Partnership win-win for habitat, hunters

Todd Tisler, Chippewa National Forest wildlife biologist, U.S. Forest Service

The Chippewa National Forest signed Stewardship Project agreements with the Ruffed Grouse Society (RGS) in 2019 and 2022 that provide a framework for cooperative management activities to enhance ruffed grouse habitats, maintain hunter-walking trails, and improve other important habitats. Working together is a powerful method for achieving shared land management goals.

The RGS assists the forest with the preparation and harvest of timber and other forest management activities. Revenue created from the timber sales is used locally on trail maintenance, upland opening maintenance and pollinator habitat improvement.

The partnership has been mutually beneficial and will continue to provide opportunities for hunters and other wildlife enthusiasts, restore critical wildlife habitats, and provide local jobs.

Shared stewardship builds on a long history of collaboration with partners and stakeholders. It places a renewed emphasis on planning and decisionmaking when confronting today's challenges.

The U.S. Fish and Wildlife Service released its recovery plan for the Canada lynx.
The U.S. Fish and Wildlife Service released its recovery plan for the Canada lynx.

David Zalubowski • Associated Press

Boreal forest wildlife is the focus

Cheron Ferland, Superior National Forest wildlife biologist, U.S. Forest Service

As lead wildlife biologist, one of the main challenges is sustaining the health of the northern Minnesota boreal forest.
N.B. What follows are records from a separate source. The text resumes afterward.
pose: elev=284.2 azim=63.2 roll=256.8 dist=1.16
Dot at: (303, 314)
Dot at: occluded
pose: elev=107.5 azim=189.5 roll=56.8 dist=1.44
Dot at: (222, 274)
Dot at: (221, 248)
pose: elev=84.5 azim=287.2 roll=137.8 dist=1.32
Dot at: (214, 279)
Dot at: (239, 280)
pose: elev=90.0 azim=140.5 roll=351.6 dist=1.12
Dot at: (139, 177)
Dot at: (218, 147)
The Superior National Forest lies on the southern edge of the boreal forest ecosystem, thus the periphery of the range of numerous wildlife species including the threatened Canada lynx, the Taiga alpine butterfly, the eastern heather vole and moose.
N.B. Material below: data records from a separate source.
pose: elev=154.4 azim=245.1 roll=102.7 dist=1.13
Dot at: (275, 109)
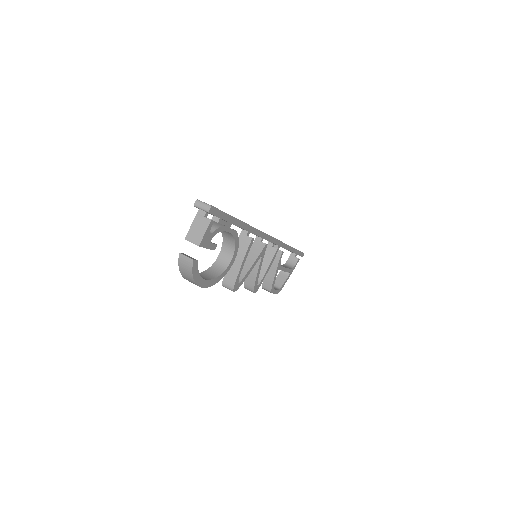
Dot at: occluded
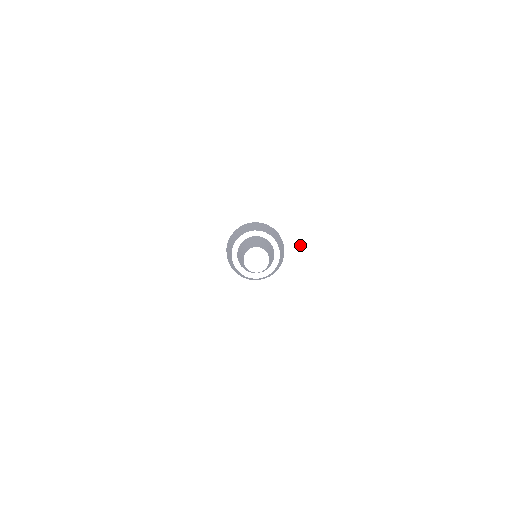
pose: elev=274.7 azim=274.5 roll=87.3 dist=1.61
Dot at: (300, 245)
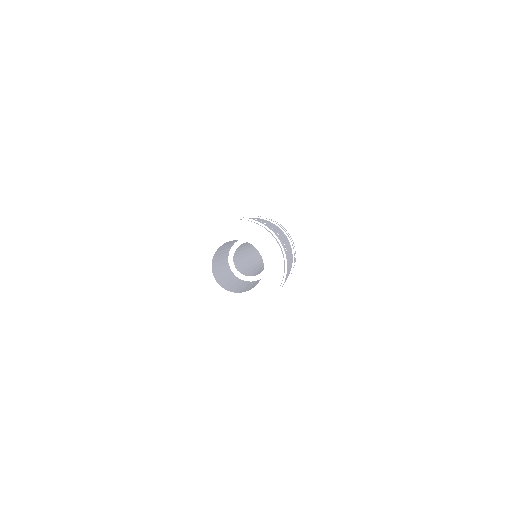
Dot at: (278, 271)
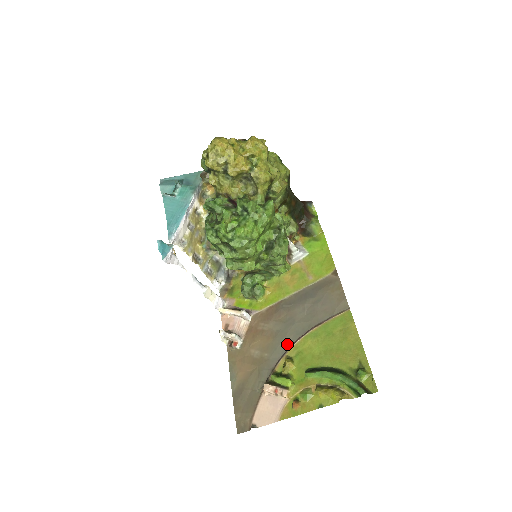
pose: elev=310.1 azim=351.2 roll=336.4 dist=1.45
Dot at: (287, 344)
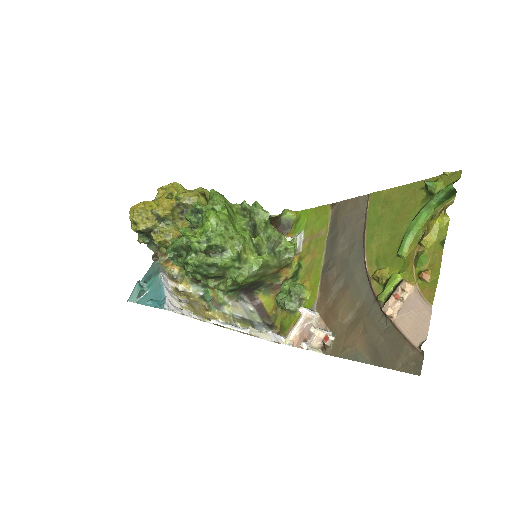
Dot at: (362, 274)
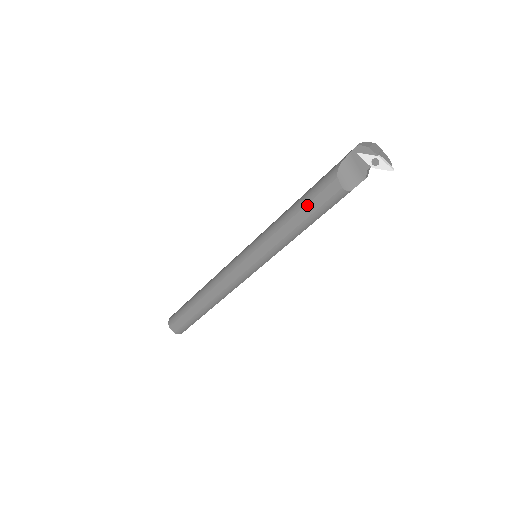
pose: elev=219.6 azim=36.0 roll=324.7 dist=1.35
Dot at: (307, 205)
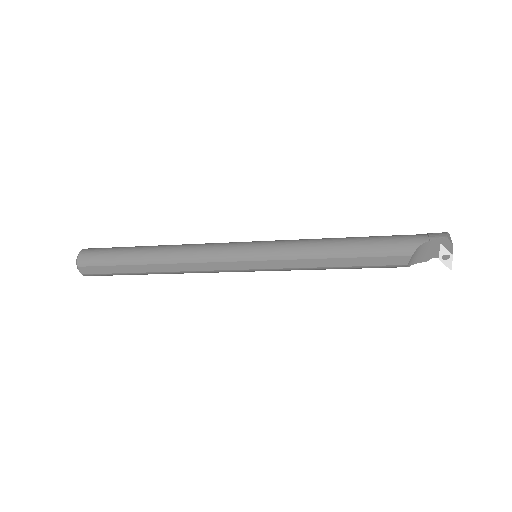
Dot at: (362, 258)
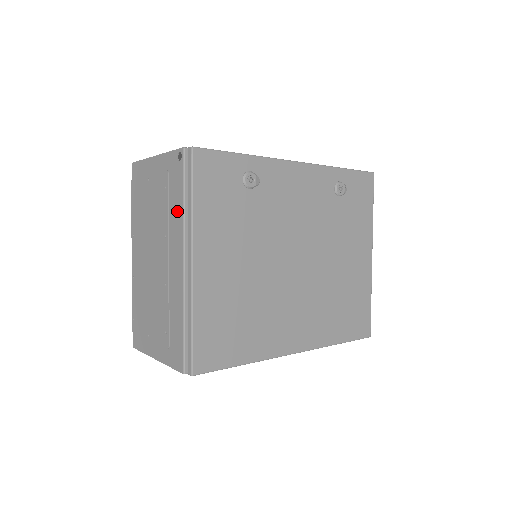
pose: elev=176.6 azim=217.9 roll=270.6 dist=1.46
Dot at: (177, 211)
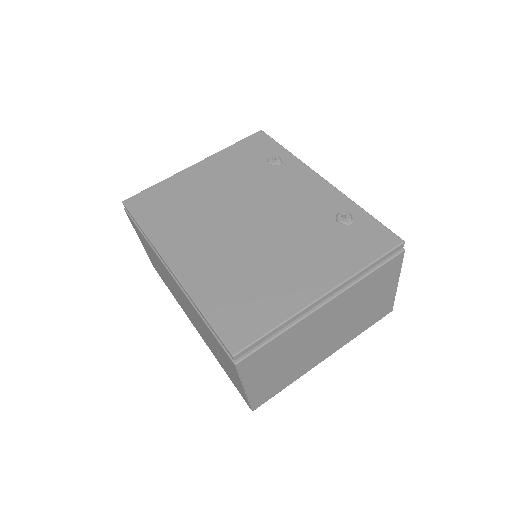
Dot at: occluded
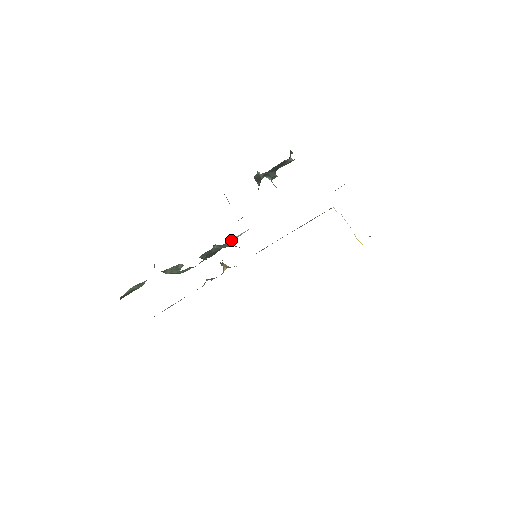
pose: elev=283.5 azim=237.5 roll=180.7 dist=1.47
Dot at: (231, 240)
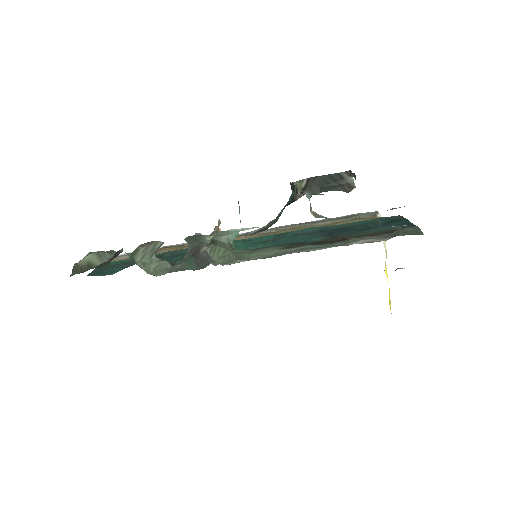
Dot at: (233, 230)
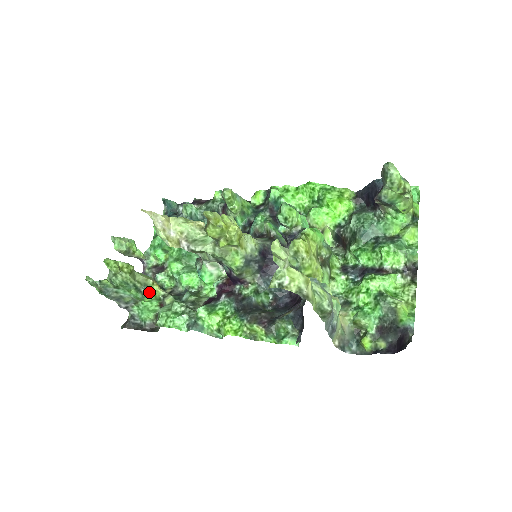
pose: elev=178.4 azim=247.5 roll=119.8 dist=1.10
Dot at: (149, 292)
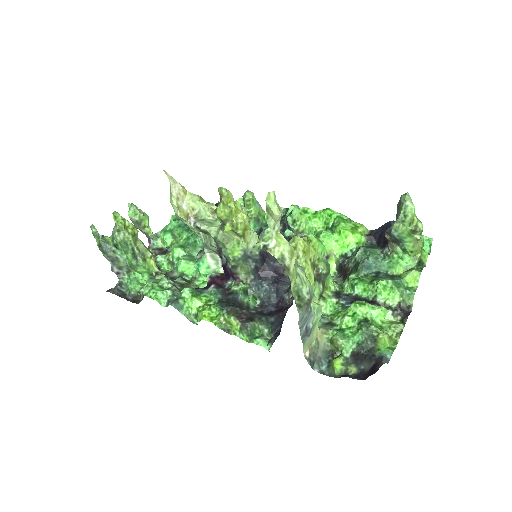
Dot at: (144, 263)
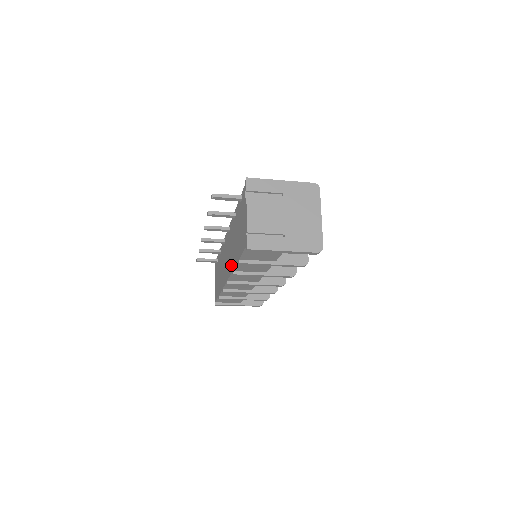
The boreal forest is being impacted by insect outbreaks such as spruce budworm, increasing prevalence of parasites such as winter ticks and brain worm, and a changing climate. These challenges can trickle down and have adverse effects to wildlife species dependent on this ecosystem. As a steward of 3 million acres of multiple-use public lands, my job is to find a balance that sustains diverse and healthy wildlife populations now and for future generations. Heading into 2024, I have hope that the actions we are taking will allow this boreal forest to introduce future generations to its treasures, including its wildlife.

This requires the contributions and coordination of many — tribal perspectives, Minnesota Department of Natural Resources partners, assistance from nongovernmental organizations like The Nature Conservancy, and researchers such as the University of Minnesota — to name a few.

Driftless creek project is boon for anglers

Jim Melander, stream habitat construction supervisor, DNR

Here at the Lanesboro fish hatchery, the DNR devotes time and money every year to Driftless Area trout stream maintenance work, large and small. This year's major summer construction project will be more visible than most — on the hatchery's doorstep in a high-use area along Duschee Creek.

It's been a popular fishing area for 50 years, stocked with rainbow trout and holding resident brown trout. Many of our maintenance projects — including this one — are designed to address erosion; add fish cover; remove silt; improve water quality; improve creekside slope angles; realign curves; and provide accessibility. Typically we tackle each assignment with our own three-person work crew using a state-owned excavator, skid steer and other equipment we keep at the hatchery. That's the case again this summer.

Duschee Creek received maintenance in 1997, but it needs renewal and our funding partner is Trout Unlimited, once again. The group's contribution of $70,000 will pay for lots of rock and other needed materials. The 6-mile creek empties into the south branch of the Root River, downstream from the hatchery. It has very high, muddy banks that impede anglers. The project will improve three access areas by adding crushed rock, removing trees and seeding grass. Combined, the work will cover nine-tenths of a mile, likely starting around midsummer.